The relative weighting of these traits is different in the finer wool selection index.

The next step in less emphasis on wool might be to follow many other sheep farmers around the world, to have some of the meat breed sheep in the ewe flock. Certainly having halfbred Dorsets or Southdowns or Suffolks will give faster growing lambs in many environments.

More or better wool

I have farmer clients who have their flocks producing very high levels of crossbred wool. When I look at their profit after shearing it doesn’t look much better than those who haven’t put much effort into that area. I get the feeling this might have been a blind road in the evolution of sheep farming. Having an animal that grows more fibre means you have to spend more in getting it off.

Or you can harvest a better quality of crossbred wool. I am not condemning the effort but do question whether you get adequately paid for it? There are plenty of pundits in the wool industry calling for better quality control from farm to factory, unfortunately that does not necessarily make you richer.

Or you can fine the micron, since finer wool is historically more valuable. Maybe you need to farm Merinos to be a serious sheep farmer. The adaptability of finer-woolled sheep to wetter environments is still being sorted out, but that may be the future of wool growing.

Did you know?

Statistics list sheep numbers per country as:

China 187m India 75m
Australia 68m Sudan 52m
Iran 49m Nigeria 43m
UK 33m Turkey 33m
Ethiopia 32m Chad 31m
South Africa 29m New Zealand 27m
Pakistan 24m Argentina 16m
Peru 15m Mexico 5m
USA 5m

Note that wool production is probably not that important for many of these sheep-producing countries.

Total world fibre production looks like:

  • Oil based synthetic fibres: 67m t/yr
  • Cotton: 25m t
  • Cellulose-based synthetic fibres: 7m t
  • Wool: 2m t (greasy)

Figure 1 shows the well known Korean War blip in wool prices which kept a generation of sheep farmers enthused.
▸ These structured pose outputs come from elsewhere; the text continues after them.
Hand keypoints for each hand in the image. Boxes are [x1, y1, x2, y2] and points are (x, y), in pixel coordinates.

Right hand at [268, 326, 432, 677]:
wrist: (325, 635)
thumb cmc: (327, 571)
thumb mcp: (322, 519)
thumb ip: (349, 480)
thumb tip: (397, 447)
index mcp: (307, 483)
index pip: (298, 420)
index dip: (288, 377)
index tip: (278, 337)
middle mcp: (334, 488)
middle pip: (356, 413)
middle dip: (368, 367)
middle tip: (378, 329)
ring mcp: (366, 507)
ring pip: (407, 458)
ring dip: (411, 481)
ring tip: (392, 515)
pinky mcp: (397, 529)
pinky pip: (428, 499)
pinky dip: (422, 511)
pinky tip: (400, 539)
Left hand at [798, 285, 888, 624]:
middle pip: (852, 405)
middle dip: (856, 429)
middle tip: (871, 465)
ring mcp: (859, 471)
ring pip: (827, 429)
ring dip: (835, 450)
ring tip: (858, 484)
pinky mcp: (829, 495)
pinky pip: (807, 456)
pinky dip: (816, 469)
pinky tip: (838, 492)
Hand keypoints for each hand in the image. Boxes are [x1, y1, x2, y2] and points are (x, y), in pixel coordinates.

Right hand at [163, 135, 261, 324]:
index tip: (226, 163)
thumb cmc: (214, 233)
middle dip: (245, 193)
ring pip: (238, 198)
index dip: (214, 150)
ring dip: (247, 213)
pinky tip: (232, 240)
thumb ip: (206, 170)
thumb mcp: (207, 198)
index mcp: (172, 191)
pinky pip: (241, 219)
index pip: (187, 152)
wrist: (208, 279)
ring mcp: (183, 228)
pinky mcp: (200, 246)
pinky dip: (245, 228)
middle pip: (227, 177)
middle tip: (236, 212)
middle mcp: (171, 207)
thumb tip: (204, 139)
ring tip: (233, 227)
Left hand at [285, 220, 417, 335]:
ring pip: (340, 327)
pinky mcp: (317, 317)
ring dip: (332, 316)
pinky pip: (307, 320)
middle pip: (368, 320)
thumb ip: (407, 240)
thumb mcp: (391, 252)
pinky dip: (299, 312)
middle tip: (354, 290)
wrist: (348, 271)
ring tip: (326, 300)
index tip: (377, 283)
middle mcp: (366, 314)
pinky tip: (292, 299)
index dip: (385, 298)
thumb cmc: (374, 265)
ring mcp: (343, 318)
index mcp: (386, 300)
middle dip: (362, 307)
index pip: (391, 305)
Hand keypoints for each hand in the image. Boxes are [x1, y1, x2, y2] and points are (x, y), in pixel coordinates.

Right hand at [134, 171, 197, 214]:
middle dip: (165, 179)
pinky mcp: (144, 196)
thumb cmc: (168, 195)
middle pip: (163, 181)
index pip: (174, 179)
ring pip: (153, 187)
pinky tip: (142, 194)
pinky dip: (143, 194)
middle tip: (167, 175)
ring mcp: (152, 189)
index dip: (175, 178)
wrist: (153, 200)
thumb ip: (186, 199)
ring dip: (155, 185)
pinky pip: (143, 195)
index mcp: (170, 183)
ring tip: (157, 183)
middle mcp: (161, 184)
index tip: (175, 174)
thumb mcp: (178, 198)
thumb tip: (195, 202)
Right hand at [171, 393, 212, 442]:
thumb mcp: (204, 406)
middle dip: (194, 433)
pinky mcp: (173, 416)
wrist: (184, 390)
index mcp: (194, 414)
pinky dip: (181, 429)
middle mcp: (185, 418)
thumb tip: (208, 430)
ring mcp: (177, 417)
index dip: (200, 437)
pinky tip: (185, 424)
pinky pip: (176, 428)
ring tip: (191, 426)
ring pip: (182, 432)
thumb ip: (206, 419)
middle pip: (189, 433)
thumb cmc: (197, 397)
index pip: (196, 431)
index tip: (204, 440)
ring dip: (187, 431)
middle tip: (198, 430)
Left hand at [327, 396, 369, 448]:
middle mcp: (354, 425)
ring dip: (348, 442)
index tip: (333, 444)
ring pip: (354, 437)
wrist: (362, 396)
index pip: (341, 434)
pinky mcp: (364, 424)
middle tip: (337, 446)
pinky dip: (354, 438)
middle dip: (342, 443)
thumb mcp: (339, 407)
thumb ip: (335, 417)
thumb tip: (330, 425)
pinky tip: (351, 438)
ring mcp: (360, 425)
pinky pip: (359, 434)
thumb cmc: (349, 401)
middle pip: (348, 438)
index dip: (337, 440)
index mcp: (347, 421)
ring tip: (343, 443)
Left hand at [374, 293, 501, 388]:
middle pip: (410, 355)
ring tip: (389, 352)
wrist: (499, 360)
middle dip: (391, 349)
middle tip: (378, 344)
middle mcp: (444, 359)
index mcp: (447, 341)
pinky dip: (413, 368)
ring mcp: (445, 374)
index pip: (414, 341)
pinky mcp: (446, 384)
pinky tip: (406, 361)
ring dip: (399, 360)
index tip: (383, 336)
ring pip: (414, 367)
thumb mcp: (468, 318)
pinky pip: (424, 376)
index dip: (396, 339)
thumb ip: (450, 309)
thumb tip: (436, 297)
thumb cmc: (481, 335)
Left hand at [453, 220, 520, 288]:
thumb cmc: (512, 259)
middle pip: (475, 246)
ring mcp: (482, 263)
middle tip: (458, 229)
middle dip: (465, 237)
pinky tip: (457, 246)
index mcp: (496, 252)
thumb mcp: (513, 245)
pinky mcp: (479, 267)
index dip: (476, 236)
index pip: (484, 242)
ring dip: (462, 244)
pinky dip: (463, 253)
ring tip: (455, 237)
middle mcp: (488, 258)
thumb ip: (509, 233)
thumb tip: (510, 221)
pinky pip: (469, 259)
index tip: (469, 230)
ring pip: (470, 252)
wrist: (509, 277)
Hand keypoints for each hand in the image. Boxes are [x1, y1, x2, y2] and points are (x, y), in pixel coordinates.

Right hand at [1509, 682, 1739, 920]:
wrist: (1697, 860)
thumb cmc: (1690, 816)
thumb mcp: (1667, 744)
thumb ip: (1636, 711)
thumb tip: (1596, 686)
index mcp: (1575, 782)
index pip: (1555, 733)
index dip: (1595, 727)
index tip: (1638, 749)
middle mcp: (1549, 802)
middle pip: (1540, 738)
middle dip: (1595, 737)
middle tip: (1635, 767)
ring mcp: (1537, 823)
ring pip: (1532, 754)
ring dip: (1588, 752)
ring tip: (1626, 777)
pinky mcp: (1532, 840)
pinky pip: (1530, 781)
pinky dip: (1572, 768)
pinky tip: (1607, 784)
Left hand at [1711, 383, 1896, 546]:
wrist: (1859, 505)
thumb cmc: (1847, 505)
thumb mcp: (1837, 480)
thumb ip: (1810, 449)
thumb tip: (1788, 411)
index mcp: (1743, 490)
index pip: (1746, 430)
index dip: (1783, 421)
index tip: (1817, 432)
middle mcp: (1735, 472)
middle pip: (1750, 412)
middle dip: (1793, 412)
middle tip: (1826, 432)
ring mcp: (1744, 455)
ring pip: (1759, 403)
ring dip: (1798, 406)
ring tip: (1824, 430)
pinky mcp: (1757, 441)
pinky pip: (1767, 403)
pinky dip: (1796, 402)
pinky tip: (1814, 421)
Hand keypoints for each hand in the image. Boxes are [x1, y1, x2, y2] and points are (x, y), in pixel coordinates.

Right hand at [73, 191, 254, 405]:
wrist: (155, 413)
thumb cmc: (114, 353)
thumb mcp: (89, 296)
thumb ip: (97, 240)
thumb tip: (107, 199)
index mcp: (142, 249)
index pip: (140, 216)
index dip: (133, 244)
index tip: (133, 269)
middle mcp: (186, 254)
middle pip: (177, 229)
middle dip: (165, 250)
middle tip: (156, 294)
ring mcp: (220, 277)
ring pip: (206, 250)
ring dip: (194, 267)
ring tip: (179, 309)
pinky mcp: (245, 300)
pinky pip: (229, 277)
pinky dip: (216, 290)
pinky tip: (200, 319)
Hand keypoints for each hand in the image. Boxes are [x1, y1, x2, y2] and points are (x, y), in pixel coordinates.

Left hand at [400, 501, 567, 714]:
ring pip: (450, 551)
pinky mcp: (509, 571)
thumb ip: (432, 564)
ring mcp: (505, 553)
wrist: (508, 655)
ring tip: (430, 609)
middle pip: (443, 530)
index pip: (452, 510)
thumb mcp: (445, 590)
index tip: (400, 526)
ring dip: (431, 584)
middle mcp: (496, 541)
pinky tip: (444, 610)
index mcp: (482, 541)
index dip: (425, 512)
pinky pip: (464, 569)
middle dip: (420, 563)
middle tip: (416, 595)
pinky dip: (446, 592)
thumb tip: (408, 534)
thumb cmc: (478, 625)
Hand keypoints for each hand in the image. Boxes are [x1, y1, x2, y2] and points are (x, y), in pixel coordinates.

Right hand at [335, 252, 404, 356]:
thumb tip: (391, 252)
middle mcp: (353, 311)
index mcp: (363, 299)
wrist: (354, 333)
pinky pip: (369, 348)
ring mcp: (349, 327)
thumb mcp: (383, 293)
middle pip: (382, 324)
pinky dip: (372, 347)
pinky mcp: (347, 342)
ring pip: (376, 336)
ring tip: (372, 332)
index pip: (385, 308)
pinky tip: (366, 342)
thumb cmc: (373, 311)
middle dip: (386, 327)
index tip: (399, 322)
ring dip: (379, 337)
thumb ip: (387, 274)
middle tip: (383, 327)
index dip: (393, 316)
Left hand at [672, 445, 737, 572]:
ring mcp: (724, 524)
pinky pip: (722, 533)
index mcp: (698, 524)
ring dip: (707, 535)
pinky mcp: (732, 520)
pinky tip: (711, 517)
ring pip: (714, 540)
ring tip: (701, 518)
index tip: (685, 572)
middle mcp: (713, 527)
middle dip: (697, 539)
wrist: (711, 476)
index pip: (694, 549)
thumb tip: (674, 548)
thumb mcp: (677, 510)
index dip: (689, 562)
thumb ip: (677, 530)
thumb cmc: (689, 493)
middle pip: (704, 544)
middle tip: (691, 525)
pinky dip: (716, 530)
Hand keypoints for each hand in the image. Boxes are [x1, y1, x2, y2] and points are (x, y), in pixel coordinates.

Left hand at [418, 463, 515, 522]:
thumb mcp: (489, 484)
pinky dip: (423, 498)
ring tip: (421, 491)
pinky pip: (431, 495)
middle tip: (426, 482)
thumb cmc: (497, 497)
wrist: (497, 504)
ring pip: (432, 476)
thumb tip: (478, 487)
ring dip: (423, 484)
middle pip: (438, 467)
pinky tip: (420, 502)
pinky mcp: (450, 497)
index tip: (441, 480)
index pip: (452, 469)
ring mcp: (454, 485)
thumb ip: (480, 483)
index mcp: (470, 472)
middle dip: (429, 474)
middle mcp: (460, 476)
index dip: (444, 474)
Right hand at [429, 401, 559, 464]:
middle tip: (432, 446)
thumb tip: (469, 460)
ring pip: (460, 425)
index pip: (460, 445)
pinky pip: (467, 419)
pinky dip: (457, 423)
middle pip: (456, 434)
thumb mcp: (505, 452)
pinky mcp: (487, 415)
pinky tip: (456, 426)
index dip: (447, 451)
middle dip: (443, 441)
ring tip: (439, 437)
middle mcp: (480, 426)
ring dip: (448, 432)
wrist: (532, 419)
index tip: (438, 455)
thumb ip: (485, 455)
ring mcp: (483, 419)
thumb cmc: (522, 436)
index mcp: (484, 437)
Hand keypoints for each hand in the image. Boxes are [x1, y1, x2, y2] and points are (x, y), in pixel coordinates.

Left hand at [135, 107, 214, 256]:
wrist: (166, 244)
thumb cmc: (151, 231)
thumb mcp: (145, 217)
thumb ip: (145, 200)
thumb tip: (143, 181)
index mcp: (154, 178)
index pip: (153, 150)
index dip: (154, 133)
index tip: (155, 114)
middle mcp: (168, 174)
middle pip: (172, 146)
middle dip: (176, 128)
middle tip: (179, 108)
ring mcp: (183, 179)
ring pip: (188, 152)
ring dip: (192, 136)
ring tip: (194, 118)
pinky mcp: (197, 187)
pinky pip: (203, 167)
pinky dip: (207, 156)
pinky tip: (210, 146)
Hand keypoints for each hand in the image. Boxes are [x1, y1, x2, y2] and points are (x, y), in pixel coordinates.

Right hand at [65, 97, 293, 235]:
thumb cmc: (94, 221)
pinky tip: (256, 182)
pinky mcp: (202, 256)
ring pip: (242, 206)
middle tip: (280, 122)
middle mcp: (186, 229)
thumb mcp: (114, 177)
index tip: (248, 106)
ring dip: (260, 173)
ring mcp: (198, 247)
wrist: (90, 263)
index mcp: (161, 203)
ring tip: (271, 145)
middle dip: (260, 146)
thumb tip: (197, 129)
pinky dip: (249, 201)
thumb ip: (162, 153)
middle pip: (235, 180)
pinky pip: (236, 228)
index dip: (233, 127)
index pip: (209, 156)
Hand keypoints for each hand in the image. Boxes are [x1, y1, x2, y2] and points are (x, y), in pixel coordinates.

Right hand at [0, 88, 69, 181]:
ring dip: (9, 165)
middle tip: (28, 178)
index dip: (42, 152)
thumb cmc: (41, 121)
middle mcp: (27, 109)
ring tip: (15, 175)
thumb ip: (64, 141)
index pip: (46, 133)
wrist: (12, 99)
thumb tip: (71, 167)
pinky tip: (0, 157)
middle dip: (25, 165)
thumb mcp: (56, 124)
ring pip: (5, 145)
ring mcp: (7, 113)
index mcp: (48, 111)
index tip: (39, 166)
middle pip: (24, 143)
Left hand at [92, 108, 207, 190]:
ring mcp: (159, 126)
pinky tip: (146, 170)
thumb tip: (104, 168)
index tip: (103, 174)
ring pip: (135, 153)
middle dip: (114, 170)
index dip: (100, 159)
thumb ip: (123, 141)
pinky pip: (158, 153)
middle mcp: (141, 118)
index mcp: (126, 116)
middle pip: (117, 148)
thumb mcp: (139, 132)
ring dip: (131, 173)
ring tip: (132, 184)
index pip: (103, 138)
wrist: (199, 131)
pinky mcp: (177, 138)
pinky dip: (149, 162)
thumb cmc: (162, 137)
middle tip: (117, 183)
I benefited from the late 1980s surge in wool prices, which ended with Tiananmen Square and the breakup of the Soviet Union. The last 10 years are not shown but the trend has not been upwards.

Figure 2 puts an inflation adjusted value on wool prices. Farmers of my generation have seen this in real terms with crossbred wool falling from over half their income to below 10%. The national flock peaked at somewhere over 70m sheep in the early 1980s and now sits about 27m. That has been the natural consequence of the decline in the real price of wool, and is reflected in the volume produced, shown in Figure 3.

In 1991 I heard Professor Don Ross speak at Lincoln University, after a lifetime devoted to wool he predicted that crossbred wool would reach zero real value in the next 20 years. Maybe his time frame was wrong but I keep thinking his sentiment was correct.

As I said earlier, I am not pushing any particular barrow. I admire the enthusiasm of the new generation striving to improve wool returns, but as individual farmers you make the decisions on what you invest in and what you produce.

  • Kerry Dwyer is a North Otago farm consultant and farmer.